Now if the fight took place in New York, which many speculated it would, it still might get lost under the college football deluge, but at least the timing would be better, with a more likely 10 p.m. or 11 p.m. start, avoiding any head-to-head matchup with those college football championships, which more than likely will absorb prime sports viewership in all areas of the U.S.

Ruiz still has his Latin following, though it doesn’t touch the overflow Canelo Alvarez engenders. Joshua is still a relative unknown to the general American sports fans, who, regrettably, can probably only identify two fighters today, Floyd Mayweather Jr. and Manny Pacquiao, while some may recognize Canelo’s face from his Tecate commercials with Sylvester Stallone.

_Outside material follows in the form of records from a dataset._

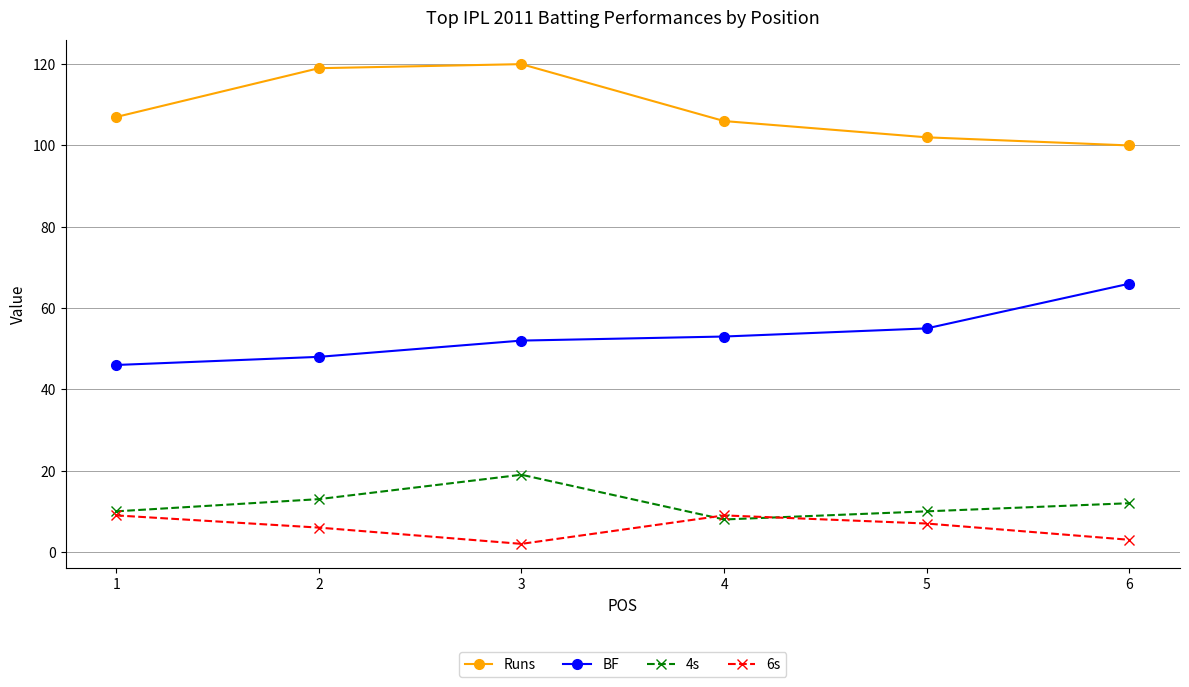

What is the value of the 4s point at the 2nd from the left?

13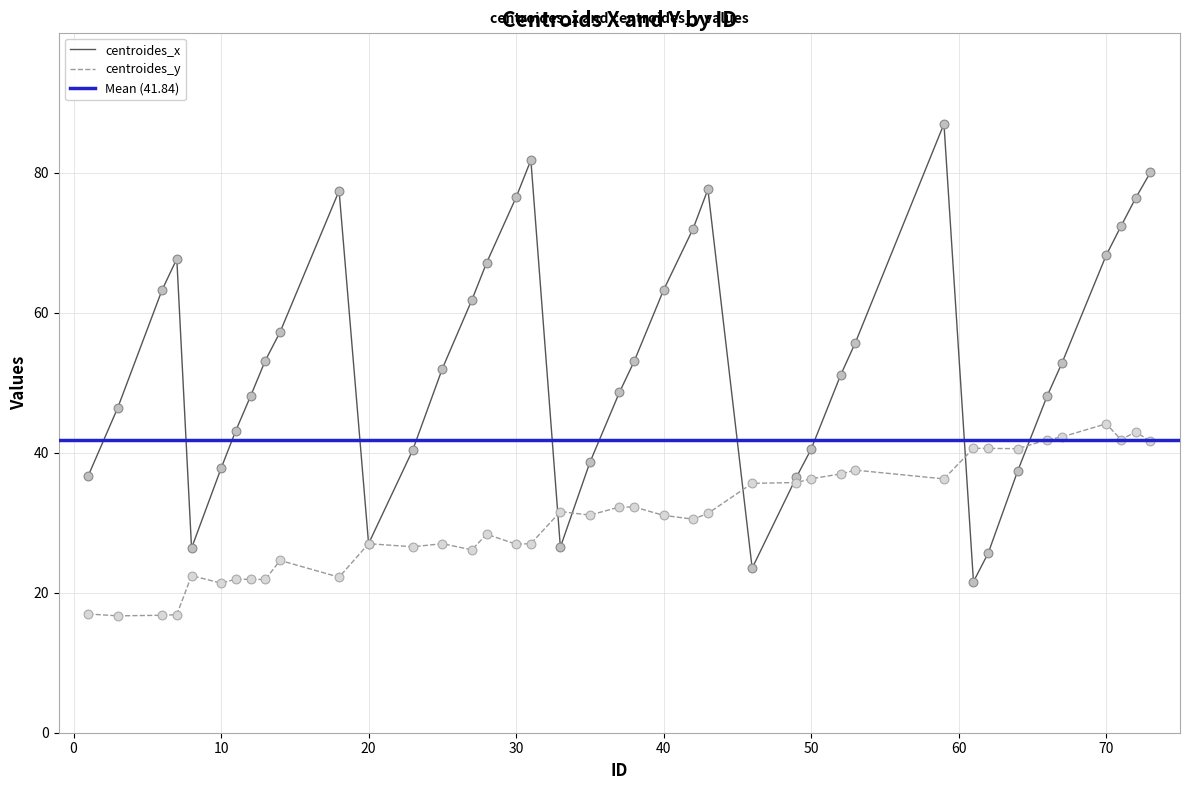

Which series contains the lowest Y value?

centroides_y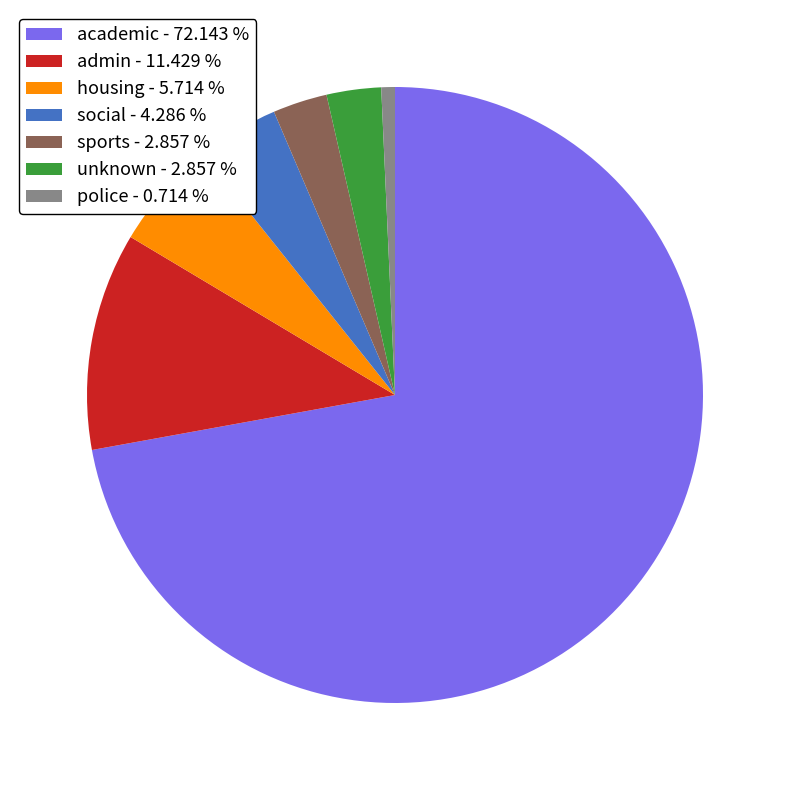

Is the sum of admin and unknown greater than half?

No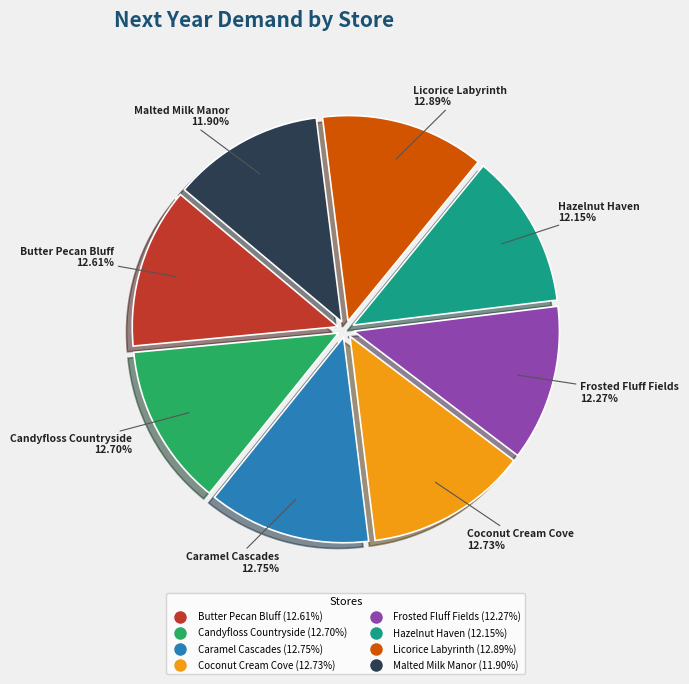

How many segments does this pie chart have?

8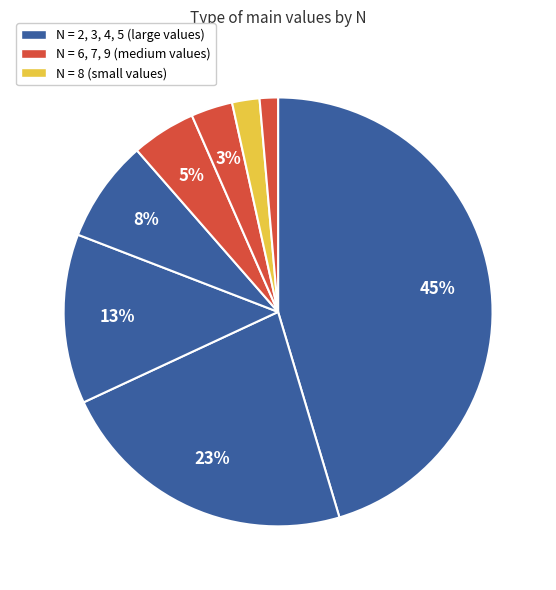

Which slice is the smallest?

9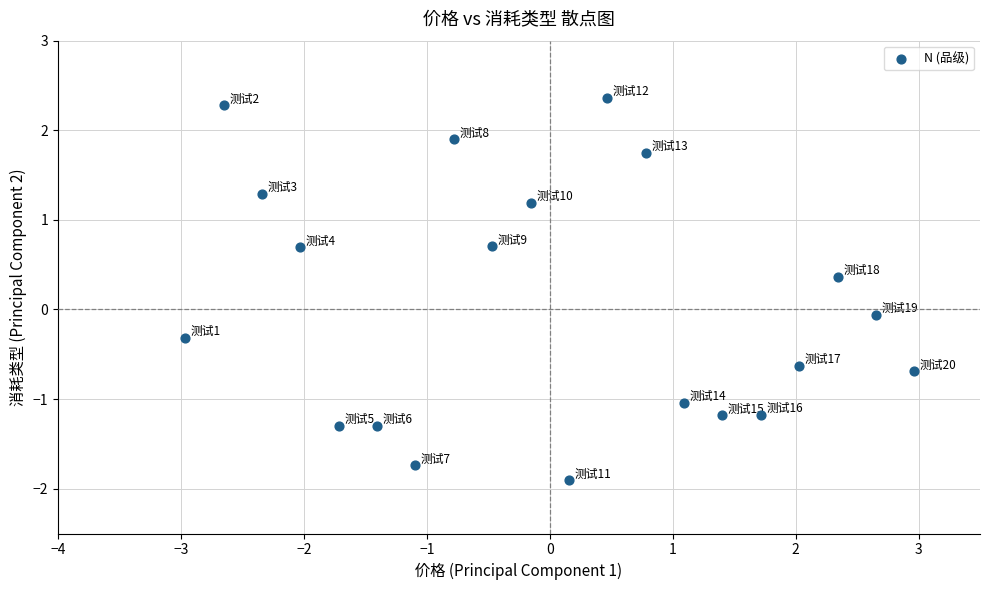

List the coordinates of all points as (Y, X) pairs, reading left to right.

(-0.3, -3.0)  (2.3, -2.7)  (1.3, -2.3)  (0.7, -2.0)  (-1.3, -1.7)  (-1.3, -1.4)  (-1.7, -1.1)  (1.9, -0.8)  (0.7, -0.5)  (1.2, -0.2)  (-1.9, 0.2)  (2.4, 0.5)  (1.7, 0.8)  (-1.0, 1.1)  (-1.2, 1.4)  (-1.2, 1.7)  (-0.6, 2.0)  (0.4, 2.3)  (-0.1, 2.7)  (-0.7, 3.0)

Otherwise, most fans would, also regrettably, confuse Ruiz with Jimmy Kimmel’s Guillermo Rodriguez. If shown Joshua’s face and asked to identify him, they may mistake him for an NBA forward or NFL lineman.

Hearn told esteemed British boxing writer Gareth Davies that “I knew that when we made the decision, not every response would be positive, that there would be criticism and controversy. We had to be very comfortable because we knew there would be criticism. But I’m a boxing promoter and sometimes the criticism and the curiosity will lead to an event of an extraordinary magnitude. I knew this announcement would be met with pluses and minuses.​”

There are about 100 million pluses to the choice. But there are also a mountain of minuses with it, too, including the timing and placement that nixes the tepid interest of an important key nation, the United States, where boxing is sinking deeper, and deeper into an ever-depressing softer niche of the sports landscape.